The fourth advantage is there are less restrictions regarding types of projects and types of perks you are allowed to offer. Here is the list of restricted perks for Indiegogo versus the restricted perks for Kickstarter. With Indiegogo, projects do not need to fall into specific categories. With Kickstarter, projects must fit into one of the following categories: art, comics, dance, design, fashion, film, food, games, music, photography, publishing, technology, and theater.

The fifth advantage is that Indiegogo doesn’t have regional restrictions. You don’t have to live in the United States, the UK, and soon-to-be Canada, to create a project. Indiegogo’s current community may be smaller than Kickstarter’s, but, because of the lack of regional restrictions, this may soon change.

I used Indiegogo to create Five Little Zombies and Fred. Even though I didn’t reach my full goal, I still consider it successful because I raised more the bare minimum I needed to get the book into the market.

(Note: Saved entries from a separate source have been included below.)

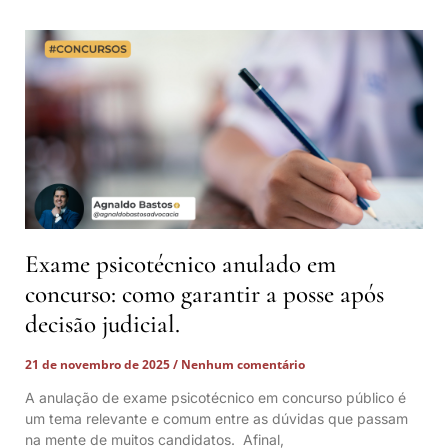
Exame psicotécnico anulado em
concurso: como garantir a posse após
decisão judicial.
21 de novembro de 2025
Nenhum comentário
A anulação de exame psicotécnico em concurso público é
um tema relevante e comum entre as dúvidas que passam
na mente de muitos candidatos. Afinal,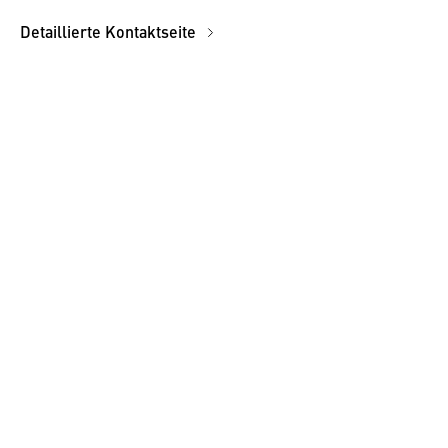
Detaillierte Kontaktseite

Would I have gone with Kickstarter if I had the opportunity? I don’t know. If I went with Kickstarter, I would have started with a $1,000.00 goal—the bare minimum I needed—with stretched goals onwards to $10,000.00+, and it would have appeared to be more successful. But, without the ability for backers to easily use PayPal, for me that is a huge negative.

I have an idea for a second book. With the news that Kickstarter is coming to Canada, I have a lot of thinking to do about the funding platform I will use. Does a larger community and the ability to gamify my campaign outweigh the benefits of flexible funding, multiple payment options, and no approval process? That is a difficult decision.

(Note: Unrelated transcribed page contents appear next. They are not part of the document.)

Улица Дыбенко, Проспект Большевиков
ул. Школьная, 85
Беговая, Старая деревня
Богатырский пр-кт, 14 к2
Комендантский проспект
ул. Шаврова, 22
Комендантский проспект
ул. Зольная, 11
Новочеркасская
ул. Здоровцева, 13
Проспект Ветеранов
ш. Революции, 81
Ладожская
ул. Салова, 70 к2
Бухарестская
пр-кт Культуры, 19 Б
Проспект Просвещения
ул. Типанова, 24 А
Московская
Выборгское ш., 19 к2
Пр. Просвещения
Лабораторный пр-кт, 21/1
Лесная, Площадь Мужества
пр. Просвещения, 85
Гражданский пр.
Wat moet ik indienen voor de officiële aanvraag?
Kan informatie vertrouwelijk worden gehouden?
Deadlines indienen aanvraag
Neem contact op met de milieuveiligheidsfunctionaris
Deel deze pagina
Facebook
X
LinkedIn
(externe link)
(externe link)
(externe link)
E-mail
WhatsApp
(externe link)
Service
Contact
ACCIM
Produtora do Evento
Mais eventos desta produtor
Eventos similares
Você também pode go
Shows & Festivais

Difficult decision or not, positives and negatives aside, I am happy that I, and other Canadians, will soon have a choice. In the end, it will come down to what I think is the smartest choice for my project. Without knowing if an Amazon account will be needed for both backers and Canadian creators, pondering this choice will be put on hold. If Amazon is required, then I will not use Kickstarter, because it is just one barrier too many for me. If Amazon is not required, well, it could be a fun experiment.

And, if the experiement doesn’t work out, there is always Indiegogo.